Given entries START
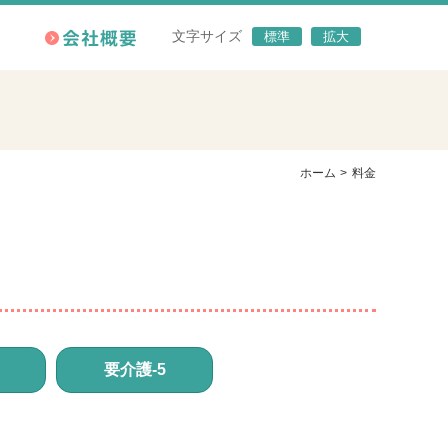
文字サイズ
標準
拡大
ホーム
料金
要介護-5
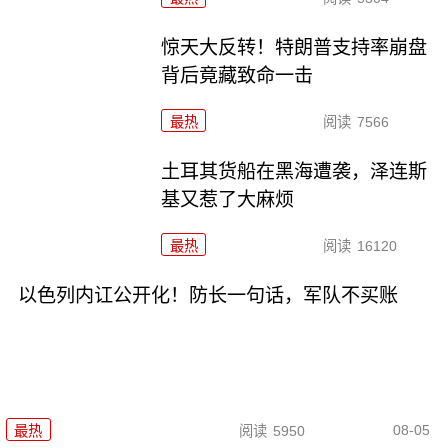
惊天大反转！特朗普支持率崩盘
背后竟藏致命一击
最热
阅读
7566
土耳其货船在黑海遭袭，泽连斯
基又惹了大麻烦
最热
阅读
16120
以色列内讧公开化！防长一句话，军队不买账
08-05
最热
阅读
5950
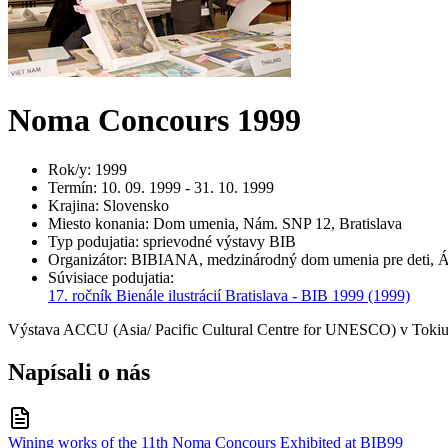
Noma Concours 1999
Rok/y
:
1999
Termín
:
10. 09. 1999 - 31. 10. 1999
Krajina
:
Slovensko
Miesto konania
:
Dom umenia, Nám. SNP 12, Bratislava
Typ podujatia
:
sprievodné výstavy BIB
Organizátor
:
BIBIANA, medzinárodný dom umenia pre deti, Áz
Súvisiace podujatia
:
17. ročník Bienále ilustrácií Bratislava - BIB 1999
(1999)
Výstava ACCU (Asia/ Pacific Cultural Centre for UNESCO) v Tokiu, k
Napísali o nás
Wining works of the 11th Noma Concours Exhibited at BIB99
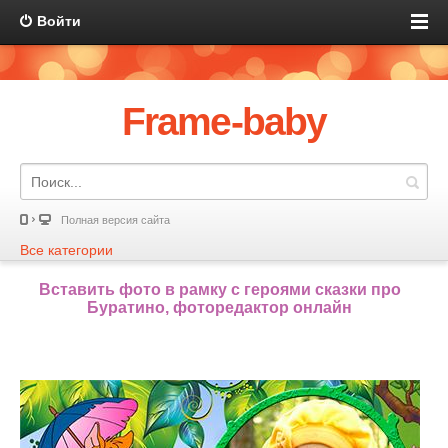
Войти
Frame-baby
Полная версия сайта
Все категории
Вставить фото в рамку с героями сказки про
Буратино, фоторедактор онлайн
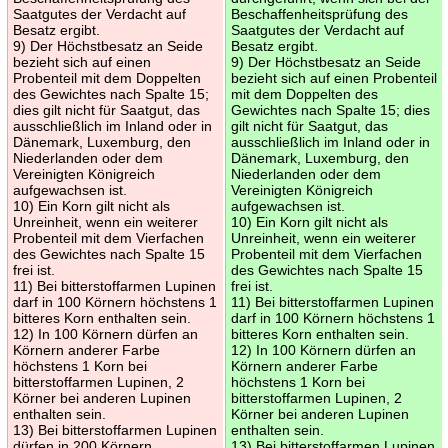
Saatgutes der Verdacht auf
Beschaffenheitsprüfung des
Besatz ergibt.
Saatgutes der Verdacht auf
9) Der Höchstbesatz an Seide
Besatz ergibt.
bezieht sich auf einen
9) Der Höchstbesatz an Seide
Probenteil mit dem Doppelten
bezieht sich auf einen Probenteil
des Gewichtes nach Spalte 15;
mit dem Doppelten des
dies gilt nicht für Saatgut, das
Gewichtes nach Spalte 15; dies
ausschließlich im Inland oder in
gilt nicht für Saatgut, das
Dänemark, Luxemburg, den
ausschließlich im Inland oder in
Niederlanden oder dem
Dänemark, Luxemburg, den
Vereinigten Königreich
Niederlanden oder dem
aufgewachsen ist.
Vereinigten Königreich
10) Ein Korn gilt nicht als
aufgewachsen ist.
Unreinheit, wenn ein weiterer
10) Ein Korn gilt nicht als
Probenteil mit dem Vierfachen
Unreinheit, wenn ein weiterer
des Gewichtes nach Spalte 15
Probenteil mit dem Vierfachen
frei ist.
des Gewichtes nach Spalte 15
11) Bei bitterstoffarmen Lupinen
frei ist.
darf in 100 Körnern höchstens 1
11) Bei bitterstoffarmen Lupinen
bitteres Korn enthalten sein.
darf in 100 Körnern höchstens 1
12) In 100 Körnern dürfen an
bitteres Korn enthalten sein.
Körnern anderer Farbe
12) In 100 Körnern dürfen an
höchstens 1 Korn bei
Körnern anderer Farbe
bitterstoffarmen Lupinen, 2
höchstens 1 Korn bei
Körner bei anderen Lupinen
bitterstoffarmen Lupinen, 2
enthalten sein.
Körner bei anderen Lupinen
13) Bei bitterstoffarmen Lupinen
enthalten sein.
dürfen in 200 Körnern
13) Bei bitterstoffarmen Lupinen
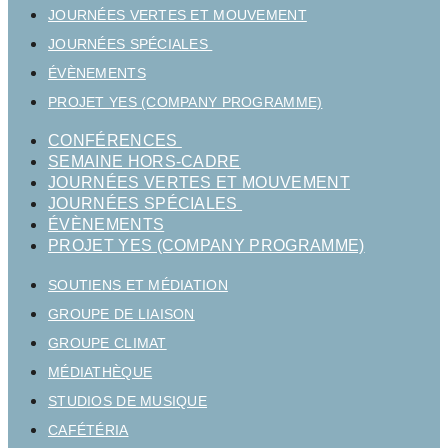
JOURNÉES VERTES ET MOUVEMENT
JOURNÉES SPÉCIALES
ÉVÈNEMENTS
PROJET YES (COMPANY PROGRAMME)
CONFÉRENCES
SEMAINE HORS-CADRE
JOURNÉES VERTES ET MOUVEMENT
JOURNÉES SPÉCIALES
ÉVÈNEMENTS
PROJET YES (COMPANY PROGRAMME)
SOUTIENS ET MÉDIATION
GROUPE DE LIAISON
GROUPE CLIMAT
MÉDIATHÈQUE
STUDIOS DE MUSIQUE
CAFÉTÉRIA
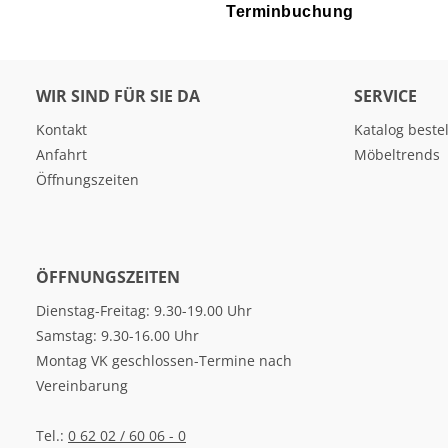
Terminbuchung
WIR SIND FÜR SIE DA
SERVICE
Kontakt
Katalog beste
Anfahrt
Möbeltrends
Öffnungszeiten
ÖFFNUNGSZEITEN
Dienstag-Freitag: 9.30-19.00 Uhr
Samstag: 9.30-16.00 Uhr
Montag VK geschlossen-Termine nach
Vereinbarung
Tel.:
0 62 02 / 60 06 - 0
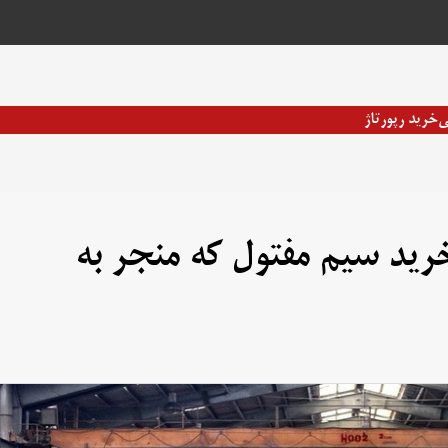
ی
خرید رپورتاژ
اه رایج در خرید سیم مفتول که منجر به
Given entries END
*To-do item*
Where a line in the material above holds "Bratislava", copy that line.

*Written answer*
Dom umenia, Nám. SNP 12, Bratislava
17. ročník Bienále ilustrácií Bratislava - BIB 1999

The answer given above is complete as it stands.